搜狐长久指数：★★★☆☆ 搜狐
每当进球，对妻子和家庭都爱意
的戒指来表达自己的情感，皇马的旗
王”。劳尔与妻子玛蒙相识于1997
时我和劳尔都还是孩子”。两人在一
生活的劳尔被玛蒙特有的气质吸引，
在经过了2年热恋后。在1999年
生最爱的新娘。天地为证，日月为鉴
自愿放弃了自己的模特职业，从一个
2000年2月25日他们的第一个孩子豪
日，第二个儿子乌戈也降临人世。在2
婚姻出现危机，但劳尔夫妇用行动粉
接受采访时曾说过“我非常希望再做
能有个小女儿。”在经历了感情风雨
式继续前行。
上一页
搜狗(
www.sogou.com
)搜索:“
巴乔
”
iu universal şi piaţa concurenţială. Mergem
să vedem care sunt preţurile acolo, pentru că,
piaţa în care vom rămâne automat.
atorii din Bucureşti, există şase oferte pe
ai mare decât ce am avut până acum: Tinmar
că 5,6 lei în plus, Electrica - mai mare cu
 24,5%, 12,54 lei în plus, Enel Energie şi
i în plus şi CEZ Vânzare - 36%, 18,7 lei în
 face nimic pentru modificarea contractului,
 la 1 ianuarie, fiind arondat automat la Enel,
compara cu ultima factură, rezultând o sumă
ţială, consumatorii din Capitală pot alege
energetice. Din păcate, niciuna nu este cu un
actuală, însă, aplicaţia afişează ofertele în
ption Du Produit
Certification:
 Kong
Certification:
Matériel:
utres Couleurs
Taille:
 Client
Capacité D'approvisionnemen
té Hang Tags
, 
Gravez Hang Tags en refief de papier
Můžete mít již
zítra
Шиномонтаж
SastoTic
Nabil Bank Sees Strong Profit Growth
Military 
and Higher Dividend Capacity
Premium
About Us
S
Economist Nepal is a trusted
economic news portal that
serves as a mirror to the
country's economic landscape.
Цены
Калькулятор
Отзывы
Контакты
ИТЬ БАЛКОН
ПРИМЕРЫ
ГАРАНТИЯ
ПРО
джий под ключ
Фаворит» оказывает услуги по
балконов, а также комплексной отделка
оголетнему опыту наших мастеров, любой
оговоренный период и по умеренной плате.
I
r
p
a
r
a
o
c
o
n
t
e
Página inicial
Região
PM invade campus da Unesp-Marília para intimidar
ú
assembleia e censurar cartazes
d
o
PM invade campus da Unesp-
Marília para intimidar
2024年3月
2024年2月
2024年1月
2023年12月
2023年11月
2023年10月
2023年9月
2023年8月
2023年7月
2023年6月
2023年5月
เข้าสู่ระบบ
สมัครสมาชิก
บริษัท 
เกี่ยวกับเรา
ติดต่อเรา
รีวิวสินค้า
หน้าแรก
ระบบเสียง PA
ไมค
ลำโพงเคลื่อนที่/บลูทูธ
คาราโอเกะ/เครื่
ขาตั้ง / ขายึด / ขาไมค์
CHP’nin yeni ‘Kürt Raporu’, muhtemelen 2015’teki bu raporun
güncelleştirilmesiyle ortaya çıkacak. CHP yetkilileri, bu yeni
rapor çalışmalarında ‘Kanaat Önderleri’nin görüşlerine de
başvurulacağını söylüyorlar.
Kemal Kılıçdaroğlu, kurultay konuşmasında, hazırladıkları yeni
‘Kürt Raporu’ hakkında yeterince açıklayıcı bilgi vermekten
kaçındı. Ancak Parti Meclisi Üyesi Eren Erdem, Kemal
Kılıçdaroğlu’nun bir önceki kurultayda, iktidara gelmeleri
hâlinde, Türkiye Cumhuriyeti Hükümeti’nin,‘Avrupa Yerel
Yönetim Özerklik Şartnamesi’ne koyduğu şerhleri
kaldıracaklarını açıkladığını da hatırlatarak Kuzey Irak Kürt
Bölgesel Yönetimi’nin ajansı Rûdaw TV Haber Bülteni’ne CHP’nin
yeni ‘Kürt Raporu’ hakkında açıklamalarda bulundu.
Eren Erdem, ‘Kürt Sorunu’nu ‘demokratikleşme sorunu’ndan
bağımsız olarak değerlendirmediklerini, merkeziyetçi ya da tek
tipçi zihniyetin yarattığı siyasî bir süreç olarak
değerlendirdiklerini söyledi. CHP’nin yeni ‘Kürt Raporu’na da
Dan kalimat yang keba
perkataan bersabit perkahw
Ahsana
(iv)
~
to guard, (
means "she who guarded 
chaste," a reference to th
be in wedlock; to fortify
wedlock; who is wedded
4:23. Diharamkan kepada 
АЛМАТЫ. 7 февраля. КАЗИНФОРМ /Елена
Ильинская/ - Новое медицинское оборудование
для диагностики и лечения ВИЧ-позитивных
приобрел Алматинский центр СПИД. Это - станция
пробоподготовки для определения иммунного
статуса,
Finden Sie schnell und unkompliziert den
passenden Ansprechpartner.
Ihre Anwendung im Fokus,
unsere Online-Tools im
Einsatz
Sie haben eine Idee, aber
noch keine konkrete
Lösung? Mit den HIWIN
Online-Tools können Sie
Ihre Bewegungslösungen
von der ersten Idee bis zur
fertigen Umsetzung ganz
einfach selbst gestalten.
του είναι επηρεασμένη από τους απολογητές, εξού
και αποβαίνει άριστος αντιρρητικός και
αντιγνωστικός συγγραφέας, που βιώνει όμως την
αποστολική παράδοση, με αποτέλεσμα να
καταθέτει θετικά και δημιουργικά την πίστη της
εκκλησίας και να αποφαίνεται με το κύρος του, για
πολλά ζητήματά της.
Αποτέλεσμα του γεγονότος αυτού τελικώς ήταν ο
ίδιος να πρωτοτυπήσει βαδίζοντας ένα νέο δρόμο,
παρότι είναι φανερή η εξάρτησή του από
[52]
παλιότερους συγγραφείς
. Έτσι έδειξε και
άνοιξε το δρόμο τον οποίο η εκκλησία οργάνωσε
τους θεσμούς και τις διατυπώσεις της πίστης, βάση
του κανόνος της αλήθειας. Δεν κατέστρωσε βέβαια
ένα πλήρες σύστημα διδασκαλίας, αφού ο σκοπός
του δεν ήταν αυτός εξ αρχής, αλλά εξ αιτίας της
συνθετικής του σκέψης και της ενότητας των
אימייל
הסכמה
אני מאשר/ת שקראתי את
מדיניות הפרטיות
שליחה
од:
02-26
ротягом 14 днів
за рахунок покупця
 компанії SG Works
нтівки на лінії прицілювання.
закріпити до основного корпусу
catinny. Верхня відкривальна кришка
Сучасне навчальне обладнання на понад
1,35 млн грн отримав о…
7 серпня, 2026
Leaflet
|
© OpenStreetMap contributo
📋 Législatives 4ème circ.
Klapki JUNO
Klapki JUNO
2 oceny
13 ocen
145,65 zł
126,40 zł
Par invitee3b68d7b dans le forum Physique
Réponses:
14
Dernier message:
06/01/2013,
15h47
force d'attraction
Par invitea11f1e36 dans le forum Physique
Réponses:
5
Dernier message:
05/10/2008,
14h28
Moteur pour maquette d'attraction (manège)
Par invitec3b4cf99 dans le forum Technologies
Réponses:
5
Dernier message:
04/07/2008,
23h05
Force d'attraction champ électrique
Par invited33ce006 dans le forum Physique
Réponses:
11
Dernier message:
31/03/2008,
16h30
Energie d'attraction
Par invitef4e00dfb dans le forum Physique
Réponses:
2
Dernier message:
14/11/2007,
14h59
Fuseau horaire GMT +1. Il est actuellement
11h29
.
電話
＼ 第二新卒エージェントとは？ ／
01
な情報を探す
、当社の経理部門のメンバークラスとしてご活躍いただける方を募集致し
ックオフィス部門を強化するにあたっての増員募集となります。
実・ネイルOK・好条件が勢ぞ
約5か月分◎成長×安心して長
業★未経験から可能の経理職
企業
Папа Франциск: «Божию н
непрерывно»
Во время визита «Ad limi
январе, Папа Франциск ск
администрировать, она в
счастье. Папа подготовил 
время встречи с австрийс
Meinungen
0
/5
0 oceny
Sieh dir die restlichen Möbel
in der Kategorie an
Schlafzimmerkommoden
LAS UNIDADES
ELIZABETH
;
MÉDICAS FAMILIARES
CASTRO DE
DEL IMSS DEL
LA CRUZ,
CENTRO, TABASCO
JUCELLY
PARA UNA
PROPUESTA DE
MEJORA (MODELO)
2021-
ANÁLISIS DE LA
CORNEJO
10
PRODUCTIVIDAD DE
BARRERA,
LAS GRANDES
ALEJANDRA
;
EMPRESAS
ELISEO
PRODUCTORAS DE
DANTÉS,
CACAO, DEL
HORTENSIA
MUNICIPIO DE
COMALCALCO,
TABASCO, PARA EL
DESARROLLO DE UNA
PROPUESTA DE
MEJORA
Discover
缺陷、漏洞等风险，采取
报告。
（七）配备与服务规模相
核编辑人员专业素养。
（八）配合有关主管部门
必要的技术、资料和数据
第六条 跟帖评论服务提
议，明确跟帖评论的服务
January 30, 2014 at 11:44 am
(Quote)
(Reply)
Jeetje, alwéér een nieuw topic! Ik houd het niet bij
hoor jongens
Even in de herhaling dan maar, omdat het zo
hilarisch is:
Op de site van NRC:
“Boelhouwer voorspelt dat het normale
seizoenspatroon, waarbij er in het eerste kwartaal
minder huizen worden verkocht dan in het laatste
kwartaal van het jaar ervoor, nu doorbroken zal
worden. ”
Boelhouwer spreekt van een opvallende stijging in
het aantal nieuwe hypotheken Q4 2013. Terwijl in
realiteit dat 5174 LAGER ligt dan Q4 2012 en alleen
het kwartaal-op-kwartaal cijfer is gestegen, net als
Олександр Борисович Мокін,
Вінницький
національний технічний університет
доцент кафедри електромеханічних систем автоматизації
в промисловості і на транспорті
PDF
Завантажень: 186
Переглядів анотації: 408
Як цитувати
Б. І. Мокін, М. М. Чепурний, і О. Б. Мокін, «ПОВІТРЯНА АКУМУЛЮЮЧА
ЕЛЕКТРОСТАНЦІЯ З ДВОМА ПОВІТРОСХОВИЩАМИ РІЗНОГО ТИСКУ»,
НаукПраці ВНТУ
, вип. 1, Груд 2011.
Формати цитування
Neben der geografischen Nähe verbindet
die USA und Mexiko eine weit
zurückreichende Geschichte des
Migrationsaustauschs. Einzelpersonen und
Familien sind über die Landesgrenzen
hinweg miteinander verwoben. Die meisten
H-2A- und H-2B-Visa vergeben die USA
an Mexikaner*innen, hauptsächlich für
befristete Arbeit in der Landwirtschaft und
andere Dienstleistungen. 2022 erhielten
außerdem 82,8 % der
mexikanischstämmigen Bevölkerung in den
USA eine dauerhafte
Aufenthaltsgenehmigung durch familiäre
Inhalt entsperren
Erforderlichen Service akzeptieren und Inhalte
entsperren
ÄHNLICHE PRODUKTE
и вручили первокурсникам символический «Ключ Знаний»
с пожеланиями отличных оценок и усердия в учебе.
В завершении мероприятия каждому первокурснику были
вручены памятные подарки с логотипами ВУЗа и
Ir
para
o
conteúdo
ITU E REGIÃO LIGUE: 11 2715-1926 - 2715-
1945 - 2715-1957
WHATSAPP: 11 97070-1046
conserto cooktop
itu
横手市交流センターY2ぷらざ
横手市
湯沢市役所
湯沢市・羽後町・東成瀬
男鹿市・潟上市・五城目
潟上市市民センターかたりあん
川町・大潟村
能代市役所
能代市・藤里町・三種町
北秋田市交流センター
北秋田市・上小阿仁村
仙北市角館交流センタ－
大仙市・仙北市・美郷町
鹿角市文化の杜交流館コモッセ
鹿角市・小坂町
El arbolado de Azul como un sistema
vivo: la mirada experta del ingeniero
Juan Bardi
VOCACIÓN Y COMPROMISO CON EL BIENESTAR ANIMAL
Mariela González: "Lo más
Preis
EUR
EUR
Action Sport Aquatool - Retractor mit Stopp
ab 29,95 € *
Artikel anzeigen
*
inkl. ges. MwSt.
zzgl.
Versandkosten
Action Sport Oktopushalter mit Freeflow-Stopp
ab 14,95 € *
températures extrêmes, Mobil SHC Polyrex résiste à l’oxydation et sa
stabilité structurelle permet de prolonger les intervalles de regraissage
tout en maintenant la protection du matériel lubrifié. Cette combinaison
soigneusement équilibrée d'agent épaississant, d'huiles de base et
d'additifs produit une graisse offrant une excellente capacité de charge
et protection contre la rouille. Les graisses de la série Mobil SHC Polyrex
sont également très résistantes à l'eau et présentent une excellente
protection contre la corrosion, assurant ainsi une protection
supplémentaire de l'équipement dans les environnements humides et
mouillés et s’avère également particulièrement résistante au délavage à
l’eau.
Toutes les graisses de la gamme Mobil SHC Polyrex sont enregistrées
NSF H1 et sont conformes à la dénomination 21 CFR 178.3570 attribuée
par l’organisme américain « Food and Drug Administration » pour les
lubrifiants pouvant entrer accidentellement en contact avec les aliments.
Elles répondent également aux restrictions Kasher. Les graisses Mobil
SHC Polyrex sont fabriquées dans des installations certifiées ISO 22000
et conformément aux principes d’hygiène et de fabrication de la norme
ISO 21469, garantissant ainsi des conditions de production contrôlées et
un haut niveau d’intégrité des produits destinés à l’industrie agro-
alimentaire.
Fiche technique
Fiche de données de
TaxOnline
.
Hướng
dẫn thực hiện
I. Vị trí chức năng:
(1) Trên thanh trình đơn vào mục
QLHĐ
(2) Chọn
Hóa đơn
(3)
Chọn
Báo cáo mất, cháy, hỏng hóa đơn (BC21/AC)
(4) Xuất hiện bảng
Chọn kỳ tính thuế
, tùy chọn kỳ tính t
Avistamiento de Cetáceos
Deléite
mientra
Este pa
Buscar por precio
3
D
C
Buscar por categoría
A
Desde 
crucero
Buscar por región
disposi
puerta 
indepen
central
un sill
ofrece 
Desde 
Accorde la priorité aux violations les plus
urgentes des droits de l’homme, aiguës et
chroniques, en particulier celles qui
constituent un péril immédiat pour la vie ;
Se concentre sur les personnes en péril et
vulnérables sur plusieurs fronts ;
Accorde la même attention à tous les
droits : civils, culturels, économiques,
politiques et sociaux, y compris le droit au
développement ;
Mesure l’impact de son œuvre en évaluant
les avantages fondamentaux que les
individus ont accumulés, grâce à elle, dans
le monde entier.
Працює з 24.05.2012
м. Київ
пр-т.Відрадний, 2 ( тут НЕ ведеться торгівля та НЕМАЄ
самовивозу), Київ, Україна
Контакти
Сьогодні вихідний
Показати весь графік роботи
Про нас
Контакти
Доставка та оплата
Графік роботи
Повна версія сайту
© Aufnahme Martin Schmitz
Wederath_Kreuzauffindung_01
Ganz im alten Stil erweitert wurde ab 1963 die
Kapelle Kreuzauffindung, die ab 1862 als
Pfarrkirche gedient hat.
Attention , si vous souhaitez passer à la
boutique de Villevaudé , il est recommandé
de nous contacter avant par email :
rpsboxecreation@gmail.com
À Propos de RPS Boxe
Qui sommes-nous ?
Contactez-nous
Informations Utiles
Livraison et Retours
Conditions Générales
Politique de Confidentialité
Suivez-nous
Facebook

→ PROBLEM TO WORK ON:
Repeat the material exactly. Begin with its first line and end with the line that has "compara cu ultima factură, rezultând o sumă".

→ TASK RESULT:
搜狐长久指数：★★★☆☆ 搜狐
每当进球，对妻子和家庭都爱意
的戒指来表达自己的情感，皇马的旗
王”。劳尔与妻子玛蒙相识于1997
时我和劳尔都还是孩子”。两人在一
生活的劳尔被玛蒙特有的气质吸引，
在经过了2年热恋后。在1999年
生最爱的新娘。天地为证，日月为鉴
自愿放弃了自己的模特职业，从一个
2000年2月25日他们的第一个孩子豪
日，第二个儿子乌戈也降临人世。在2
婚姻出现危机，但劳尔夫妇用行动粉
接受采访时曾说过“我非常希望再做
能有个小女儿。”在经历了感情风雨
式继续前行。
上一页
搜狗(
www.sogou.com
)搜索:“
巴乔
”
iu universal şi piaţa concurenţială. Mergem
să vedem care sunt preţurile acolo, pentru că,
piaţa în care vom rămâne automat.
atorii din Bucureşti, există şase oferte pe
ai mare decât ce am avut până acum: Tinmar
că 5,6 lei în plus, Electrica - mai mare cu
 24,5%, 12,54 lei în plus, Enel Energie şi
i în plus şi CEZ Vânzare - 36%, 18,7 lei în
 face nimic pentru modificarea contractului,
 la 1 ianuarie, fiind arondat automat la Enel,
compara cu ultima factură, rezultând o sumă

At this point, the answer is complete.